>> begin Entries

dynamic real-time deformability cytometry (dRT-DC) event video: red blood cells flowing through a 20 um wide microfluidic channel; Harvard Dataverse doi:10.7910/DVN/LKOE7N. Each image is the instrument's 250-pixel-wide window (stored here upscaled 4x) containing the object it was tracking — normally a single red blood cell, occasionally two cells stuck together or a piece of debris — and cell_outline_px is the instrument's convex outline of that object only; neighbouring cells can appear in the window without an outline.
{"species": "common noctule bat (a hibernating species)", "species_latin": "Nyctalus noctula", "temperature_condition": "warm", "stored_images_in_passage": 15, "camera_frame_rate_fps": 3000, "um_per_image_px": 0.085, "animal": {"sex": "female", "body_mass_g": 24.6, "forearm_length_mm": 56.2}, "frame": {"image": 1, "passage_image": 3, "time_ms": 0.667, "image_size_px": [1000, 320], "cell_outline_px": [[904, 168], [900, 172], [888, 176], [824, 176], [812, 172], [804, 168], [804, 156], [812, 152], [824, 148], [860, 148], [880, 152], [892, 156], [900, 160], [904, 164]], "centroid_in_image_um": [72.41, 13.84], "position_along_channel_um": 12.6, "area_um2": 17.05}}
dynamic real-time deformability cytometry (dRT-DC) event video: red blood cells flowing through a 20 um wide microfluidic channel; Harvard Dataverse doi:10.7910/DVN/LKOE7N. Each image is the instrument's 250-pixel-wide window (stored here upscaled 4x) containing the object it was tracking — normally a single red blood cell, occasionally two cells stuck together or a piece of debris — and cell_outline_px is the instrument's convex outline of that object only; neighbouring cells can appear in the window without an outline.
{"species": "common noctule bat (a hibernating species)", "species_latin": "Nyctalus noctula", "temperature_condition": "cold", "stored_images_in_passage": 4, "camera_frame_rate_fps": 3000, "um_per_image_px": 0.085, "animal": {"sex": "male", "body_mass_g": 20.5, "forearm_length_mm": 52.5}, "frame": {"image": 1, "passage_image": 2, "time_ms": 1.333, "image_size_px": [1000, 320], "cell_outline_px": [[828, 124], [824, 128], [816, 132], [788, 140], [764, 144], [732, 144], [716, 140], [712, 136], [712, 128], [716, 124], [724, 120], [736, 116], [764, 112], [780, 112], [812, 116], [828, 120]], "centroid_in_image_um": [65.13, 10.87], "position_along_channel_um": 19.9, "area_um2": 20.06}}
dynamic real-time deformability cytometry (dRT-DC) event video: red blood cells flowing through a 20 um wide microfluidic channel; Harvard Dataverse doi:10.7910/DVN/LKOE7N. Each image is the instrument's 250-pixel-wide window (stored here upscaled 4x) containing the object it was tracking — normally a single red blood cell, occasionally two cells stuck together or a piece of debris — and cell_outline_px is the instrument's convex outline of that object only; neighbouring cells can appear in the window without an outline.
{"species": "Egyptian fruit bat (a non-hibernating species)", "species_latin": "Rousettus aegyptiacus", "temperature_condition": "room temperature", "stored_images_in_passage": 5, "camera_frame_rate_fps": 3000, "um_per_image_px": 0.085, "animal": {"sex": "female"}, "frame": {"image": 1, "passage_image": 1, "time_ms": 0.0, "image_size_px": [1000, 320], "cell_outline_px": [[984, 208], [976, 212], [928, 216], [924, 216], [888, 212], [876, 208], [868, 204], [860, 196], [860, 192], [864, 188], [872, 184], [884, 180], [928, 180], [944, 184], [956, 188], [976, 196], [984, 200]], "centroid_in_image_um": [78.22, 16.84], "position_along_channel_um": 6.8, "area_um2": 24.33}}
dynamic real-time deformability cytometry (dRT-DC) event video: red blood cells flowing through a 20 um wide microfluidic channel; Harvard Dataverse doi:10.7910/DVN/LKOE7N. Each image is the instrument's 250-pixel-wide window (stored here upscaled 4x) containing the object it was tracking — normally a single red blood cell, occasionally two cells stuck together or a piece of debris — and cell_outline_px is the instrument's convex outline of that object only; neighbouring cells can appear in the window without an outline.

>> end Entries

__What is needed__
Return the entries above exactly, each one complete.

__Written response__
dynamic real-time deformability cytometry (dRT-DC) event video: red blood cells flowing through a 20 um wide microfluidic channel; Harvard Dataverse doi:10.7910/DVN/LKOE7N. Each image is the instrument's 250-pixel-wide window (stored here upscaled 4x) containing the object it was tracking — normally a single red blood cell, occasionally two cells stuck together or a piece of debris — and cell_outline_px is the instrument's convex outline of that object only; neighbouring cells can appear in the window without an outline.
{"species": "common noctule bat (a hibernating species)", "species_latin": "Nyctalus noctula", "temperature_condition": "warm", "stored_images_in_passage": 15, "camera_frame_rate_fps": 3000, "um_per_image_px": 0.085, "animal": {"sex": "female", "body_mass_g": 24.6, "forearm_length_mm": 56.2}, "frame": {"image": 1, "passage_image": 3, "time_ms": 0.667, "image_size_px": [1000, 320], "cell_outline_px": [[904, 168], [900, 172], [888, 176], [824, 176], [812, 172], [804, 168], [804, 156], [812, 152], [824, 148], [860, 148], [880, 152], [892, 156], [900, 160], [904, 164]], "centroid_in_image_um": [72.41, 13.84], "position_along_channel_um": 12.6, "area_um2": 17.05}}
dynamic real-time deformability cytometry (dRT-DC) event video: red blood cells flowing through a 20 um wide microfluidic channel; Harvard Dataverse doi:10.7910/DVN/LKOE7N. Each image is the instrument's 250-pixel-wide window (stored here upscaled 4x) containing the object it was tracking — normally a single red blood cell, occasionally two cells stuck together or a piece of debris — and cell_outline_px is the instrument's convex outline of that object only; neighbouring cells can appear in the window without an outline.
{"species": "common noctule bat (a hibernating species)", "species_latin": "Nyctalus noctula", "temperature_condition": "cold", "stored_images_in_passage": 4, "camera_frame_rate_fps": 3000, "um_per_image_px": 0.085, "animal": {"sex": "male", "body_mass_g": 20.5, "forearm_length_mm": 52.5}, "frame": {"image": 1, "passage_image": 2, "time_ms": 1.333, "image_size_px": [1000, 320], "cell_outline_px": [[828, 124], [824, 128], [816, 132], [788, 140], [764, 144], [732, 144], [716, 140], [712, 136], [712, 128], [716, 124], [724, 120], [736, 116], [764, 112], [780, 112], [812, 116], [828, 120]], "centroid_in_image_um": [65.13, 10.87], "position_along_channel_um": 19.9, "area_um2": 20.06}}
dynamic real-time deformability cytometry (dRT-DC) event video: red blood cells flowing through a 20 um wide microfluidic channel; Harvard Dataverse doi:10.7910/DVN/LKOE7N. Each image is the instrument's 250-pixel-wide window (stored here upscaled 4x) containing the object it was tracking — normally a single red blood cell, occasionally two cells stuck together or a piece of debris — and cell_outline_px is the instrument's convex outline of that object only; neighbouring cells can appear in the window without an outline.
{"species": "Egyptian fruit bat (a non-hibernating species)", "species_latin": "Rousettus aegyptiacus", "temperature_condition": "room temperature", "stored_images_in_passage": 5, "camera_frame_rate_fps": 3000, "um_per_image_px": 0.085, "animal": {"sex": "female"}, "frame": {"image": 1, "passage_image": 1, "time_ms": 0.0, "image_size_px": [1000, 320], "cell_outline_px": [[984, 208], [976, 212], [928, 216], [924, 216], [888, 212], [876, 208], [868, 204], [860, 196], [860, 192], [864, 188], [872, 184], [884, 180], [928, 180], [944, 184], [956, 188], [976, 196], [984, 200]], "centroid_in_image_um": [78.22, 16.84], "position_along_channel_um": 6.8, "area_um2": 24.33}}
dynamic real-time deformability cytometry (dRT-DC) event video: red blood cells flowing through a 20 um wide microfluidic channel; Harvard Dataverse doi:10.7910/DVN/LKOE7N. Each image is the instrument's 250-pixel-wide window (stored here upscaled 4x) containing the object it was tracking — normally a single red blood cell, occasionally two cells stuck together or a piece of debris — and cell_outline_px is the instrument's convex outline of that object only; neighbouring cells can appear in the window without an outline.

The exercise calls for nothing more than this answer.